=== Exercise ===
From the entries below, copy exactly the lines from the one that contains "m) Northallerton Complementary" through the one that contains "a) ICT Improvements", both included, and only those.

=== Exercise material ===
↓↓↓

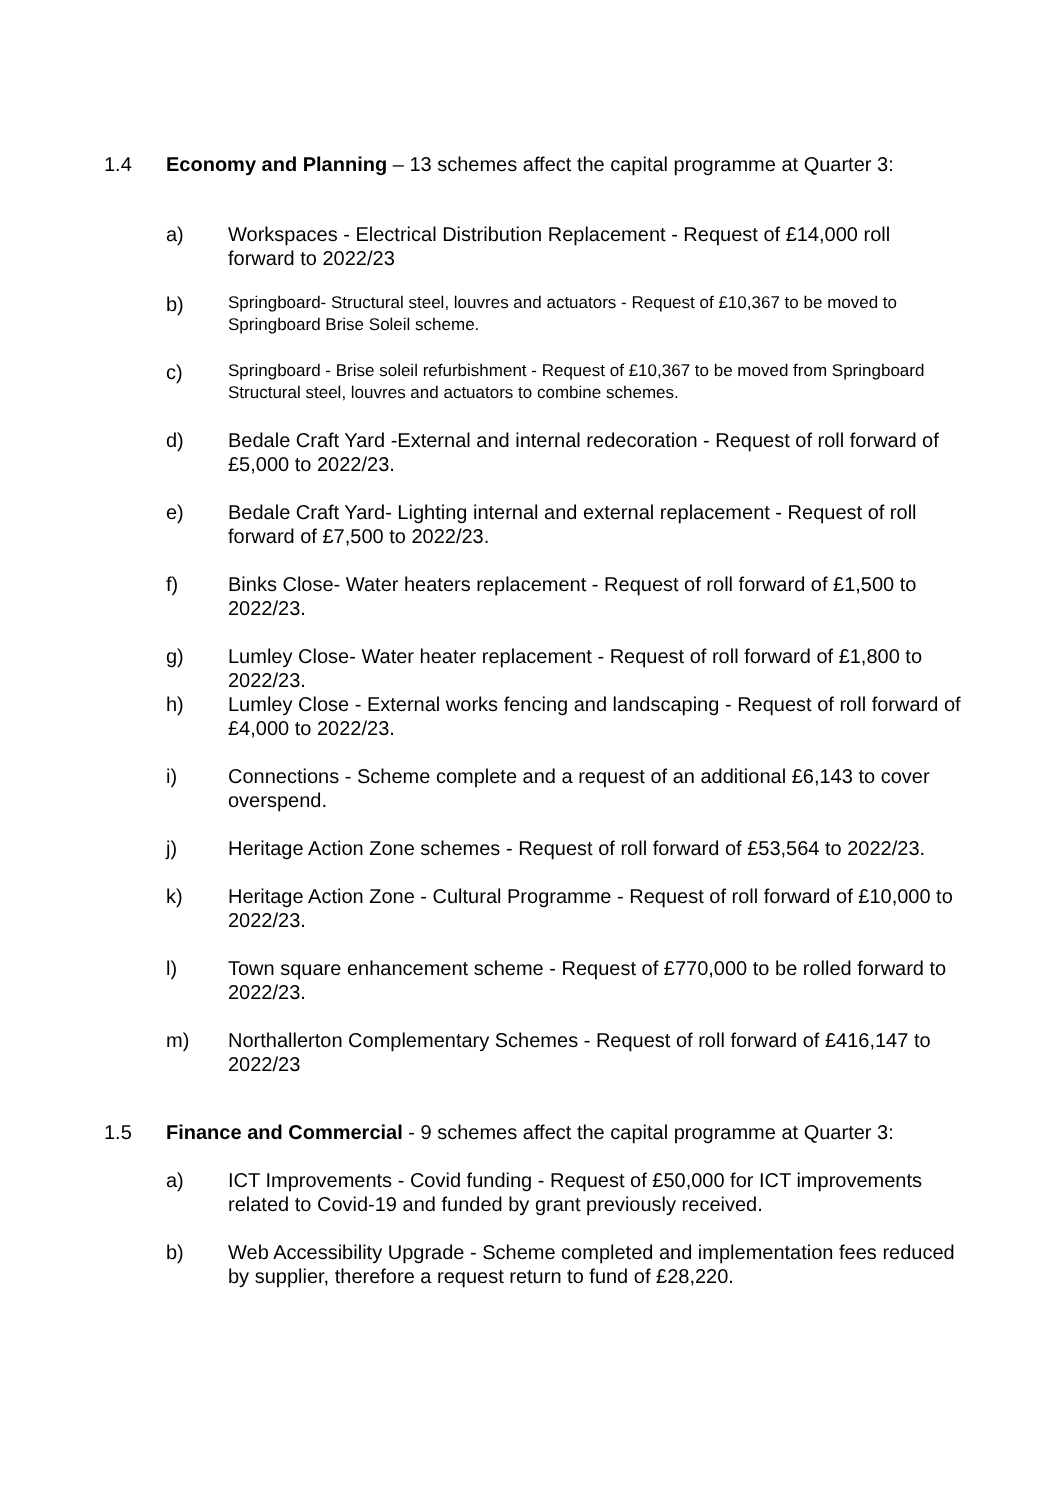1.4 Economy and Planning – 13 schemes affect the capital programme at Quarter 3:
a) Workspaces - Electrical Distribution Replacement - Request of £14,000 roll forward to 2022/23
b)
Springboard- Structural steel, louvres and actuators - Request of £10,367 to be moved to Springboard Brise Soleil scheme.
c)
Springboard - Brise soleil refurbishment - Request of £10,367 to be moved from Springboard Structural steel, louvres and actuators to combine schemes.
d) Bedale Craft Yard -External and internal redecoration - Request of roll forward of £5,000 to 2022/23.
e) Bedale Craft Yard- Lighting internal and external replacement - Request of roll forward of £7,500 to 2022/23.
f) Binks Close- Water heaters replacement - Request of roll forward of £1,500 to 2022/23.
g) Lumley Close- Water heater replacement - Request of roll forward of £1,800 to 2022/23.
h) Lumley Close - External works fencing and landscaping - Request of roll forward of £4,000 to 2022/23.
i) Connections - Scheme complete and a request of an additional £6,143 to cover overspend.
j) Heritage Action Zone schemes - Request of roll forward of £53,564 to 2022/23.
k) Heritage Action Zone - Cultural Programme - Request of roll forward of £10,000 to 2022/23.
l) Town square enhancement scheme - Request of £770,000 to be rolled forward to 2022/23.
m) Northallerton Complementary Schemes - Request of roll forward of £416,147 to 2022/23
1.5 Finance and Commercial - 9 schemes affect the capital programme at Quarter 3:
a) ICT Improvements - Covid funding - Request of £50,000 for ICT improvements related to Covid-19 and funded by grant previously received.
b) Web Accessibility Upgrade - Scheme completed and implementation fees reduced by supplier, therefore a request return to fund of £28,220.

↑↑↑
↓↓↓

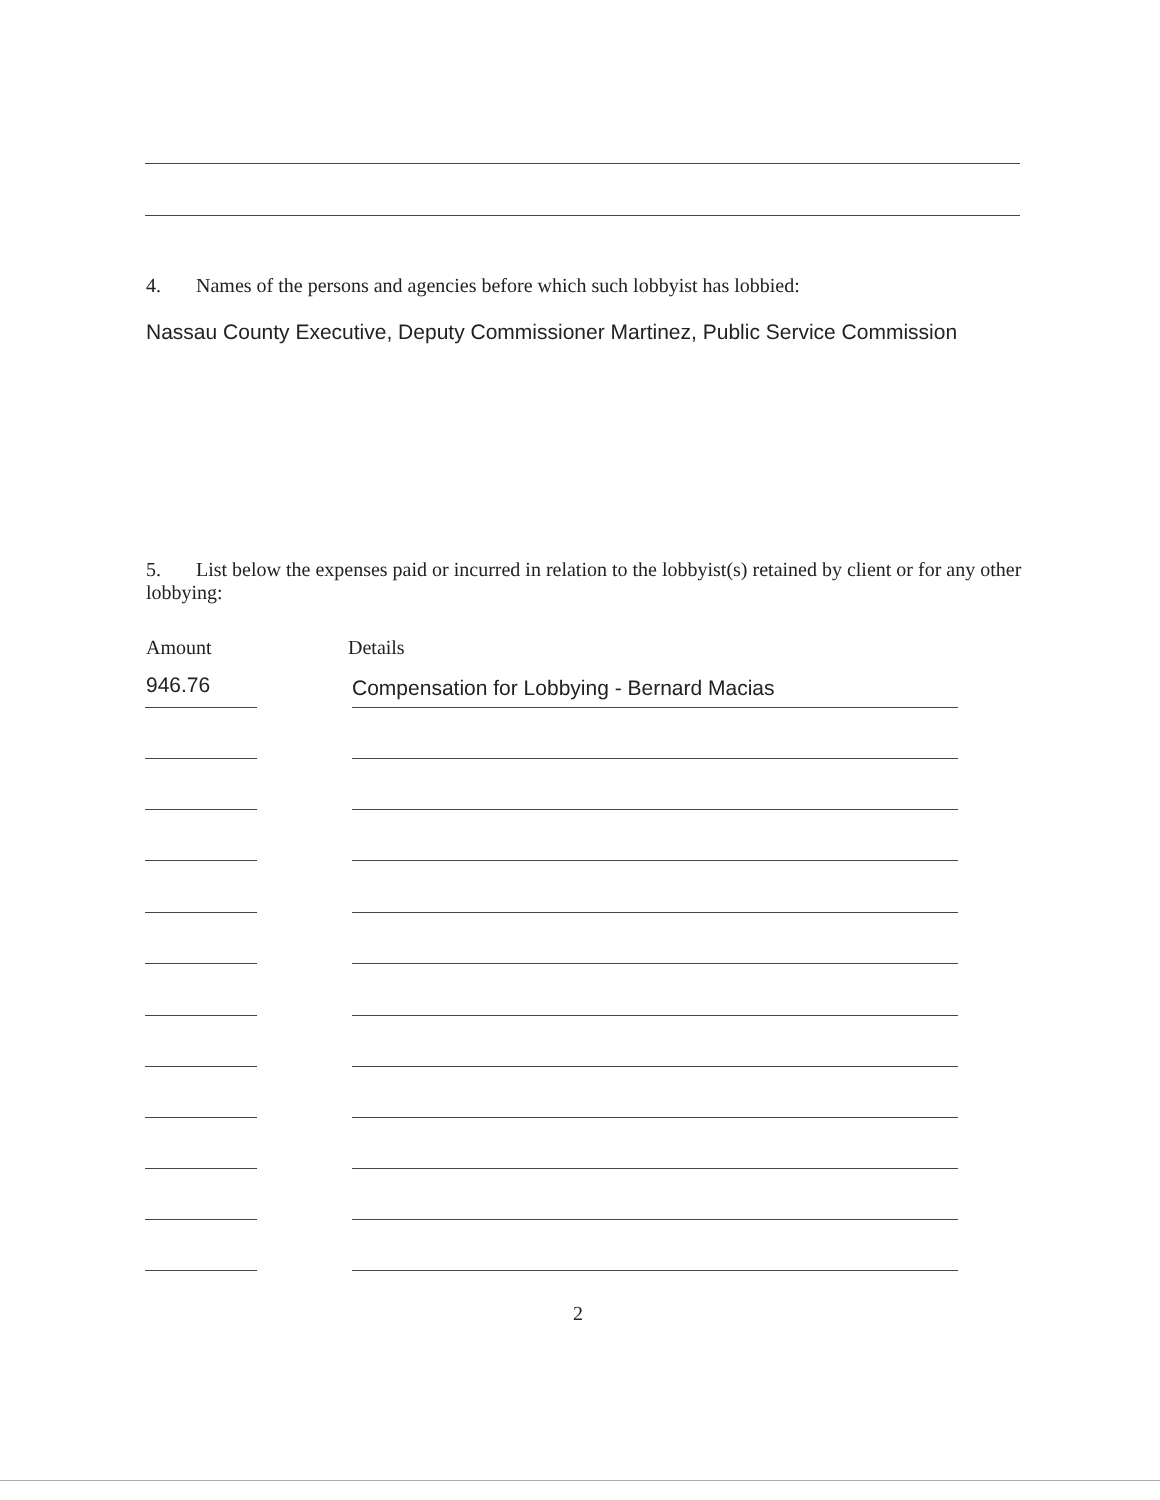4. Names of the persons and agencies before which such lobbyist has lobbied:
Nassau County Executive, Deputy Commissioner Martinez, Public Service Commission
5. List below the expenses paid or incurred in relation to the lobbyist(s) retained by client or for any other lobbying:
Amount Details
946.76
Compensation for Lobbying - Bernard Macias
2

↑↑↑

=== Solution to the problem ===
m) Northallerton Complementary Schemes - Request of roll forward of £416,147 to 2022/23
1.5 Finance and Commercial - 9 schemes affect the capital programme at Quarter 3:
a) ICT Improvements - Covid funding - Request of £50,000 for ICT improvements related to Covid-19 and funded by grant previously received.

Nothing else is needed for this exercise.